Ascon landfill site cleanup resuming in Huntington Beach
The controversial cleanup of the former Ascon landfill site in southeast Huntington Beach is resuming after nearly two years.
Regulators from the California Department of Toxic Substances Control held a one-hour virtual meeting with residents Thursday night over Zoom. The meeting detailed plans to remove toxic waste from “Pit F,” a 45-foot wide and 30-foot deep portion of the site deemed the most toxic and currently covered by a white tent.
Excavation work on Pit F is set to begin in June and continue through August, said Safouh Sayed, DTSC project manager.
The toxic substances will be excavated from the 38-acre site, located at the corner of Magnolia Street and Hamilton Avenue. The waste will be put into bins that will be sealed for transport while inside the tent. The bins will be pulled from the tent and loaded onto trucks, and the waste will be hauled away to Buttonwillow in Central California.
“We’ve cleaned up thousands of sites all across the state,” said Grant Cope, deputy director of the DTSC cleanup program. “At this point, roughly one in three people in California live within a mile of a site we’ve worked on at some point ... Ascon is one example, a very important example. We know that we have a long way to go at the site, and it’s our commitment to you to walk with you and bring you along with us, be transparent in what we want to do and most importantly get your feedback.”
Sharon Messick, who lives about half a mile from the site, attended the virtual meeting. She is one of five southeast Huntington Beach community members who have been meeting with the DTSC and Ascon monthly about the project and formed the Huntington Beach Landfill Awareness Project group on Facebook.

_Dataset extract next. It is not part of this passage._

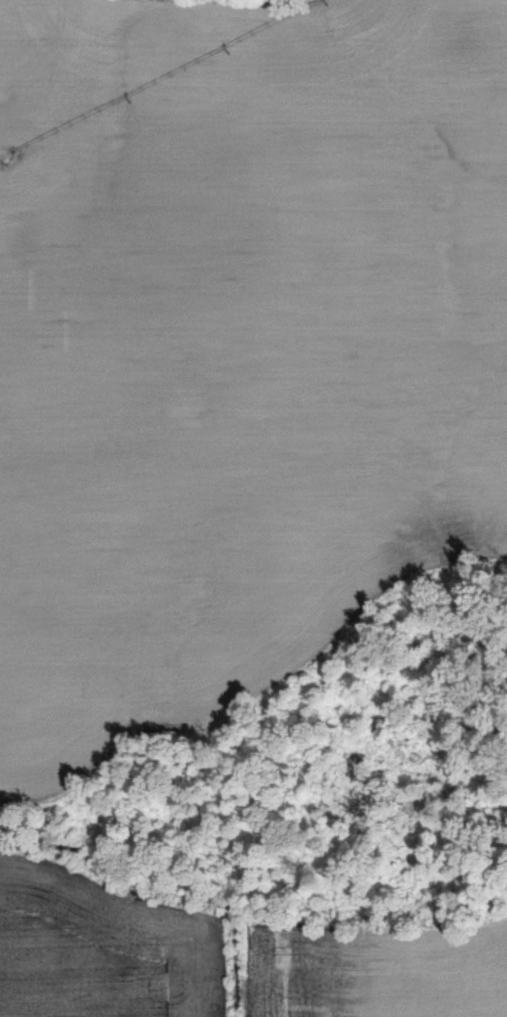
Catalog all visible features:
crop: (236, 349)
crop: (104, 949)
crop: (376, 970)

Despite her reservations, Messick praised the groups for working with the residents. Cleanup was stopped in June 2019 after residents offered pointed critiques of state and local officials in a contentious meeting at Edison High School, some claiming they had already suffered adverse health effects and others complaining about odors.
Since then, there has been around-the-clock air monitoring at the site and mitigation of a berm on the north part of the site adjacent to Hamilton Avenue, branch chief Ed Morelan said. Other actions have included the installation of a barrier fence to control dust, odor and sound. An independent technical advisor, Andrew Cherene, was hired and reports to the city of Huntington Beach.
Messick said records show there are at least nine toxins in the waste besides styrene, which is the one that the DTSC identified in communications to neighbors.
“I do believe they’ve done everything they possibly could to make it as safe as possible, but there’s nine cancer-causing chemicals in that pit,” Messick said. “There is no comparable cleanup that the DTSC could give us, that we could see how it went. There’s never been one like this, with this kind of chemical mix, that has been done before.”
Amit Pathak, senior engineer on the DTSC project team, said that air quality will be extensively monitored in the area during the excavation, though there is no risk to anyone outside of the tent. He said the tent will maintain negative pressure and act as a vacuum.
“Any potential air contaminants that might be generated during the excavation process will be captured and treated,” Pathak said.
Messick was skeptical of that assertion, however.
“They’ve done all of the safety measures, but it’s the unknowns,” she said. “It’s the unknowns about the nature of this Pit F, and the uncontrollable [factors] — human error, malfunction of equipment. This is like a pilot remediation, in a sense.”
Ascon was an active landfill from 1938 to 1984. It first received oil production waste, then construction debris and industrial waste.
Residents can sign up for AsconAlert, an opt-in phone or email alert system if there are unplanned activities or events at the Ascon site. Those interested can text “Ascon” to 99411 or register online at public.coderedweb.com/CGE/BF3A0A035537.